You could say yana so a dafa masa komai sosai (“he wants them to cook everything well for him”), but komai still has to appear to give the meaning “everything.”
In this context:
- komai = “everything / anything (in general)”
→ a dafa komai sosai = cook everything well.
Compared to similar expressions:
- duk abinci = all the food
- Yana so a dafa duk abinci sosai. = He wants all the food to be well cooked.
(quite close in meaning here)
- Yana so a dafa duk abinci sosai. = He wants all the food to be well cooked.
- duk komai = literally “everything everything / absolutely everything” (a bit emphatic or redundant in many contexts; more natural is just komai).
So:
- komai by itself is the normal, simple way to say “everything” here.
sosai is an intensifier that often means “very / really / thoroughly / a lot”, depending on what you’re modifying.
With adjectives:
- zafi sosai = very hot
- daɗi sosai = very tasty
With verbs/actions, like here:
- a dafa komai sosai = cook everything very well / thoroughly.
So in your sentence, sosai emphasizes how it’s cooked: well done, fully cooked, thoroughly cooked, not half-done.

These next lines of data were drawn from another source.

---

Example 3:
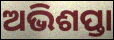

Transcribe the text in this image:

ଅଭିଶପ୍ତା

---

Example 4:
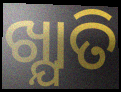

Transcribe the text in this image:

ଖ୍ଯାତି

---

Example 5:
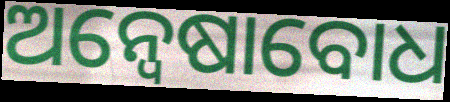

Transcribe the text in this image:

ଅନ୍ୱେଷାବୋଧ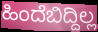
ಹಿಂದೆಬಿದ್ದಿಲ್ಲ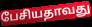
பேசியதாவது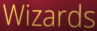
WizardsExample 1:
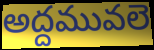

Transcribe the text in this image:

అద్దమువలె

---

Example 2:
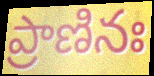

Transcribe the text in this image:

ప్రాణినః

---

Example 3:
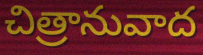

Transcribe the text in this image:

చిత్రానువాద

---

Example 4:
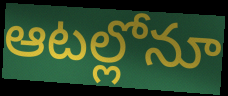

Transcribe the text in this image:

ఆటల్లోనూ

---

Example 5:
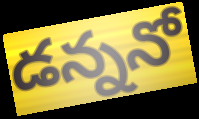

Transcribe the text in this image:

డన్ననోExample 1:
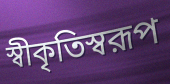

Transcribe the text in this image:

স্বীকৃতিস্বরূপ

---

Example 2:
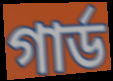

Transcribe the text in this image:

গার্ড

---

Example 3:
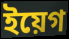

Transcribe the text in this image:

ইয়েগ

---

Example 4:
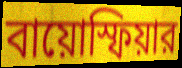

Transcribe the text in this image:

বায়োস্ফিয়ার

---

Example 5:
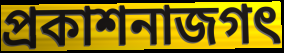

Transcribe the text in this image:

প্রকাশনাজগৎ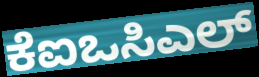
ಕೆಐಒಸಿಎಲ್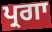
ਪ੍ਰਗਾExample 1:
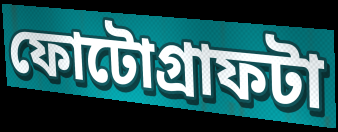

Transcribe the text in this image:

ফোটোগ্রাফটা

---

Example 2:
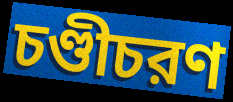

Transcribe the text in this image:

চণ্ডীচরণ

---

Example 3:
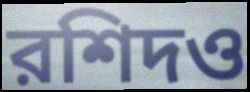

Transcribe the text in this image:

রশিদও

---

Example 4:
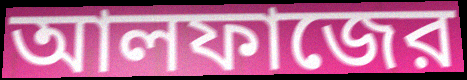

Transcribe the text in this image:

আলফাজের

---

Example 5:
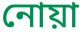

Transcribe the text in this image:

নোয়াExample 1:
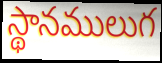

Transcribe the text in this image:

స్థానములుగ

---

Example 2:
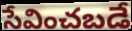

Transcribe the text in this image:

సేవించబడే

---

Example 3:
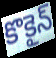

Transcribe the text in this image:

కొకైన్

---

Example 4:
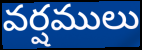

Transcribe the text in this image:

వర్షములు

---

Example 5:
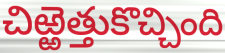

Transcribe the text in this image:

చిఱ్ఱెత్తుకొచ్చిందిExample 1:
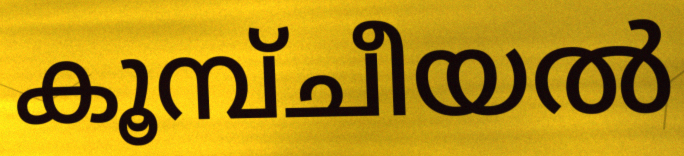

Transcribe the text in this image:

കൂമ്പ്ചീയൽ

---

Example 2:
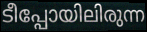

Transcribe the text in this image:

ടീപ്പോയിലിരുന്ന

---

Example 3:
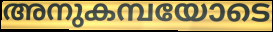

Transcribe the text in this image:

അനുകമ്പയോടെ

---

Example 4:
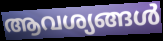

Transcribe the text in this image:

ആവശ്യങ്ങൾ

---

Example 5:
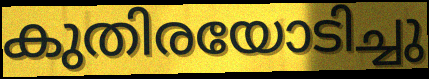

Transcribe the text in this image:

കുതിരയോടിച്ചു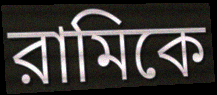
রামিকেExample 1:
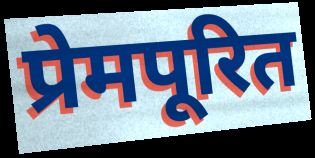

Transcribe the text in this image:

प्रेमपूरित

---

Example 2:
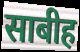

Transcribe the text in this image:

साबीह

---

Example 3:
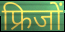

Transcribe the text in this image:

फ्रिजों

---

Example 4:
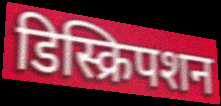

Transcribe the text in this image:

डिस्क्रिपशन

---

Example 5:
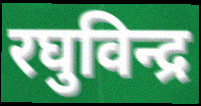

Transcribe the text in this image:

रघुविन्द्र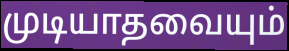
முடியாதவையும்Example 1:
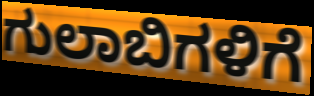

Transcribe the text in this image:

ಗುಲಾಬಿಗಳಿಗೆ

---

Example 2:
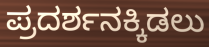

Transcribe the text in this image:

ಪ್ರದರ್ಶನಕ್ಕಿಡಲು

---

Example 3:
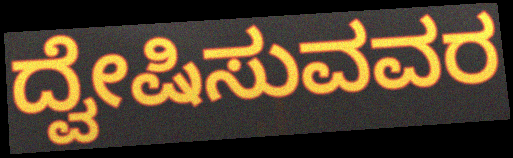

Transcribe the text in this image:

ದ್ವೇಷಿಸುವವರ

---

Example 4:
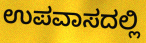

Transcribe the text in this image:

ಉಪವಾಸದಲ್ಲಿ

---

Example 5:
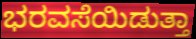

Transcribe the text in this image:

ಭರವಸೆಯಿಡುತ್ತಾ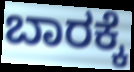
ಬಾರಕ್ಕೆ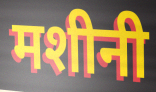
मशीनी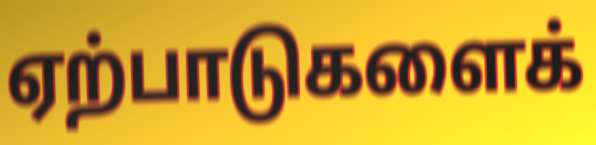
ஏற்பாடுகளைக்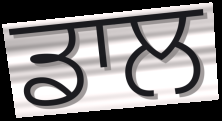
ਡਾਲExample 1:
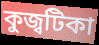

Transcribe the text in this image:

কুজ্বটিকা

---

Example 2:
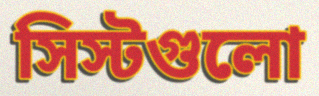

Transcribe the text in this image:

সিস্টগুলো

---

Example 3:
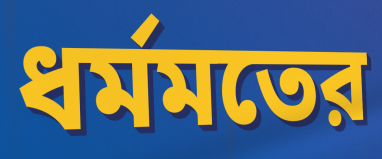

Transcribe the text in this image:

ধর্মমতের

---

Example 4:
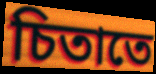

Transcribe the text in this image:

চিতাতে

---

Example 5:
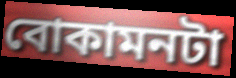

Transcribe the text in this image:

বোকামনটা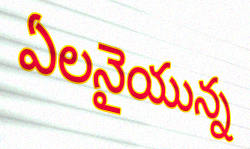
ఏలనైయున్న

Hausa often does not repeat the full noun subject when it’s clear from context who you’re talking about. The flow is:
Baba ba ya kan ci abinci danye,
→ we are talking about Baba.yana so a dafa komai sosai.
→ the subject is still he = Baba (understood from the previous clause).
You could say:
- Baba ba ya kan ci abinci danye, Baba yana so a dafa komai sosai.
but repeating Baba is unnecessary and sounds heavier. Using the pronoun form (ya / yana) to continue talking about the same person is completely normal and expected in Hausa.
Baba can function in both ways:
Common noun: “father” (often older male, father, or even grandfather depending on context and region).
- Baba na = my father.
As a kind of name/title: like Dad in English, used as what you call your father, or as a respectful title for an older man.
In your sentence:
- Baba ba ya kan ci abinci danye…
it is natural to understand it as “Dad / Father doesn’t usually eat raw food…”, i.e., speaking about a specific known person, often the speaker’s father. Context would make it clear.
Two very natural rephrasings are:
- Emphasizing “doesn’t like raw food”:
- Baba baya son cin abinci danye; yana so a dafa abinci sosai.
= Dad doesn’t like eating raw food; he wants food to be cooked well.
- Adding “for him” explicitly:
- Baba ba ya kan cin abinci danye; yana so a dafa masa komai sosai.
= Dad doesn’t usually eat raw food; he wants everything to be cooked well for him.
Both keep the same basic meaning but use slightly more common beginner‑friendly patterns (baya son…, a dafa masa…) while preserving the idea of well‑cooked food only.